Comprendete ora la forza d’ una fiammella

nel buio universo tra i venti e quel suo ancheggiare

per resistere ancora all’ignoto

 

I passi lenti nella mente erano celeri

e i campi arati e i frutti caduti nel fango

le foglie ingiallite e i rami irti come armi sguainate

ci hanno fatto scordare il percorso la sua immane fatica

 

e i passi percettibili appena nel loro avanzare

si sono fermati una sosta soltanto una panchina deserta

l’orologio fermo ad una bieca stazione

 

la sera vestita di qualche vaga promessa

per placare le insidie del giorno

e fermare la morte e quel silenzio

che divideva il fruscio della seta dal cigolio della porta

 

poi con qualcuno abbiamo indossato la luce

sfiorandoci nel bacio più casto

abbiamo pregato inginocchiandoci

perché il dolore non fosse privilegio dell’anima

 

abbiamo immaginato traguardi con l’occhio d’un folle

e siamo tornati indietro nostalgici a guardare i binari

viaggi mai intrapresi scogli i passi fruscianti

la stessa voce dei nostri pensieri così uniti e così distanti

 

quando le mani operose davano vita alle cose

e i nostri piedi andavano lenti sotto cieli diversi

abbiamo coltivato fiori mietuto le spighe

irrigato la terra ed atteso il maturar delle vigne

abbiamo vissuto più di una vita

la nostra e quella dei cercatori di sogni.

 

 

 Dedalus - 27/09/2020 23:08:00 [ leggi altri commenti di Dedalus » ]

Lirica che leggendo mi ha spinto a pensare ad una disciplina costruttiva tendente a creare qualcosa di nuovo, qualcosa che è pur sempre legata alla realtà; l’autrice qui scrive spalmando lunghe e sapienti pennellate e lasciandosi trasportare dall’istinto e dalla sua intuizione, ma vestendosi allo stesso tempo di un’aria vagamente orfica.

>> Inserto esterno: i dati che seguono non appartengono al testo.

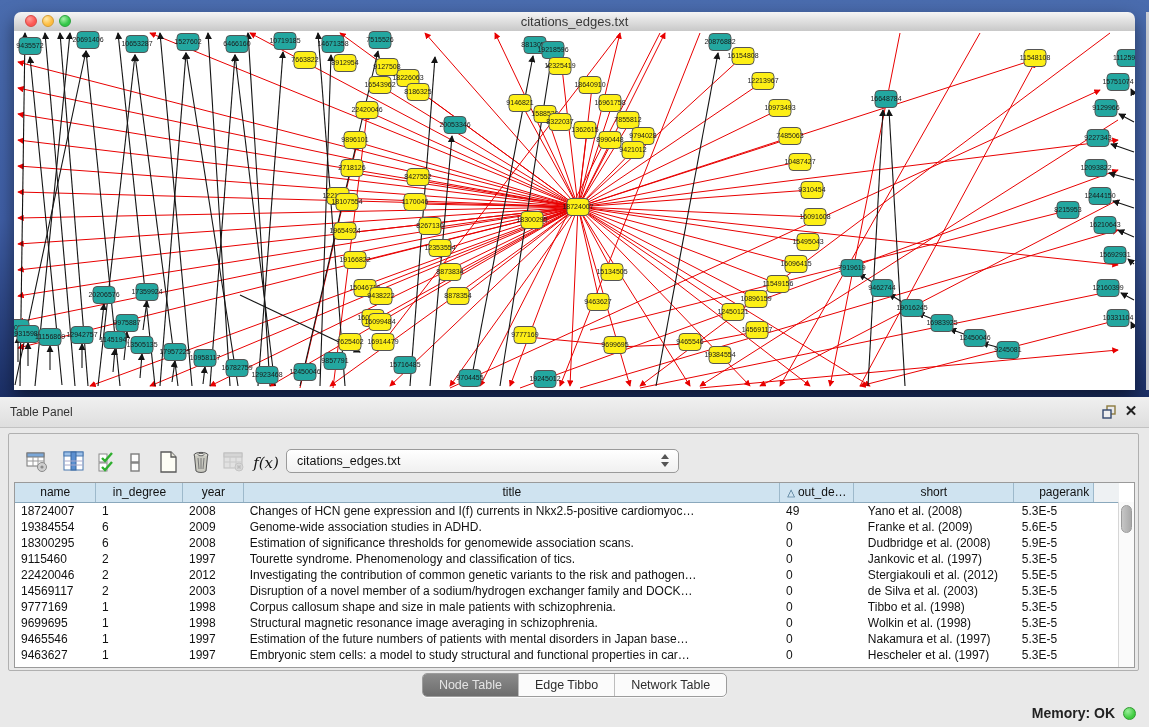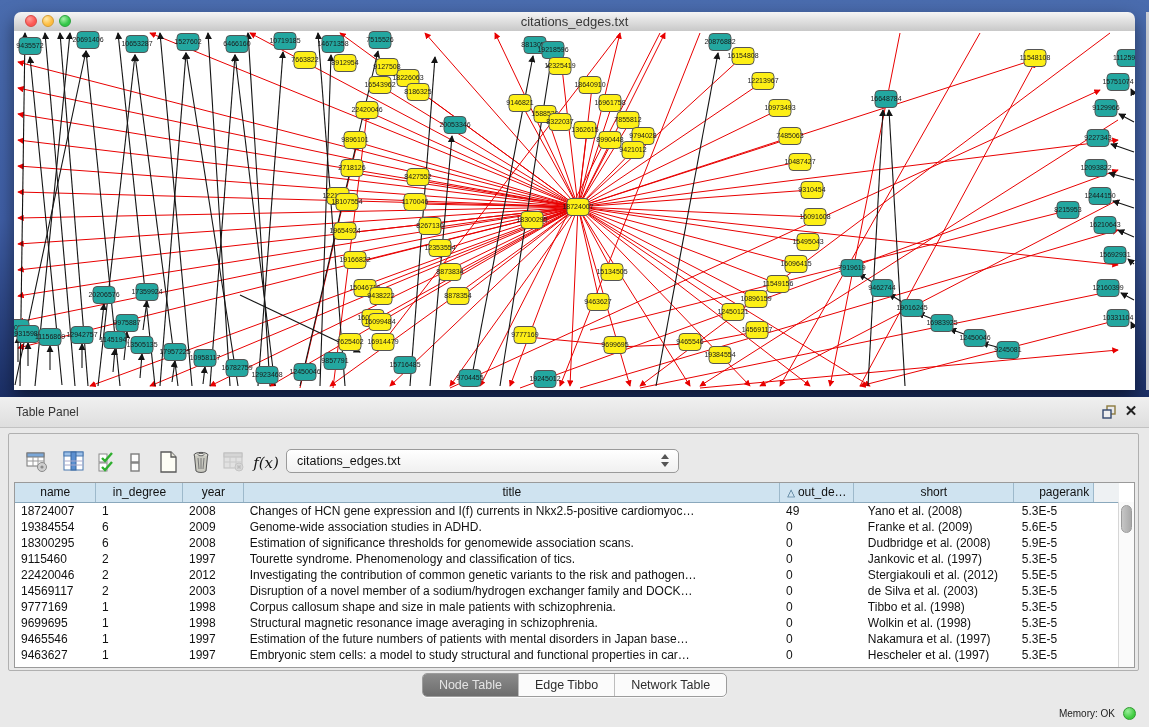--- a/index.html
+++ b/index.html
@@ -22,21 +22,21 @@
   .light.green{left:45px;background:radial-gradient(circle at 35% 30%,#a8f0a8,#33c748 60%);border:1px solid #2aa33c;}
   .canvas{position:absolute;left:0;top:19px;width:1121px;height:359px;background:#ffffff;overflow:hidden;}
   .canvas svg{display:block;}
   .divider-grip{position:absolute;left:568px;top:396px;width:12px;height:8px;color:#8a8a8a;
                 font-size:9px;line-height:8px;text-align:center;}
 
   
   .table-panel{position:absolute;left:0;top:397px;width:1149px;height:330px;background:#e9e9e9;}
   .panel-header{height:30px;background:linear-gradient(#f0f0f0,#dedede);
                 border-bottom:1px solid #c2c2c2;position:relative;}
-  .panel-header .panel-title{font-size:12px;color:#333;line-height:30px;padding-left:16px;}
+  .panel-header .panel-title{font-size:12px;color:#333;line-height:30px;padding-left:10px;}
   .panel-float{position:absolute;right:32px;top:7px;width:16px;height:16px;cursor:default;}
   .panel-close{position:absolute;right:10px;top:4px;width:16px;height:20px;font-size:15px;
                font-weight:bold;color:#222;line-height:20px;text-align:center;}
   .inset{position:absolute;left:8px;top:36px;width:1131px;height:238px;
          border:1px solid #b0b0b0;border-radius:2px;background:#e9e9e9;box-sizing:border-box;}
   .tb-btn{position:absolute;top:14px;width:28px;height:28px;border:none;background:transparent;
           padding:1px;cursor:default;}
   .tb-btn svg{display:block;margin:auto;}
   .fx-label{font-family:"DejaVu Serif",serif;font-style:italic;font-size:15px;color:#111;line-height:28px;text-align:center;}
   .net-select{position:absolute;left:277px;top:15px;width:393px;height:24px;box-sizing:border-box;
@@ -67,21 +67,21 @@
   
   .tabbar{position:absolute;left:0;top:276px;width:100%;height:26px;text-align:center;}
   .seg{display:inline-flex;border:1px solid #9c9c9c;border-radius:5px;overflow:hidden;
        background:#fbfbfb;box-shadow:0 1px 0 rgba(255,255,255,.7);}
   .seg .tab{font-size:12.5px;color:#2d2d2d;padding:4px 16px;border-right:1px solid #bdbdbd;cursor:default;}
   .seg .tab:last-child{border-right:none;}
   .seg .tab.active{background:linear-gradient(#8b8b8b,#6d6d6d);color:#e4e4e4;text-align:center;}
 
   
   .statusbar{position:absolute;left:0;bottom:0;width:100%;height:27px;}
-  .mem-label{position:absolute;right:34px;top:0;line-height:27px;font-size:10px;color:#222;}
+  .mem-label{position:absolute;right:34px;top:0;line-height:27px;font-size:14px;color:#222;font-weight:bold;}
   .mem-dot{position:absolute;right:13px;top:7px;width:13px;height:13px;border-radius:50%;
            background:radial-gradient(circle at 35% 30%,#9cef9c,#3ecb3e 65%);border:1px solid #2f9a2f;box-sizing:border-box;}
 </style>
 </head>
 <body>
 
 <div class="desktop">
   <div class="right-sliver"></div>
 
   <div class="net-window">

Come già ebbi a dire in una recente analisi su un testo di questa autrice la sua poesia "è una poesia creata giorno dopo giorno, pagina dopo pagina, un percorso poetico che si rigenera continuamente sospeso nel suo divenire." ed oggi ancor più sono spinto a dire che questo divenire per lei sembra non aver fine e che si protragga all’infinito.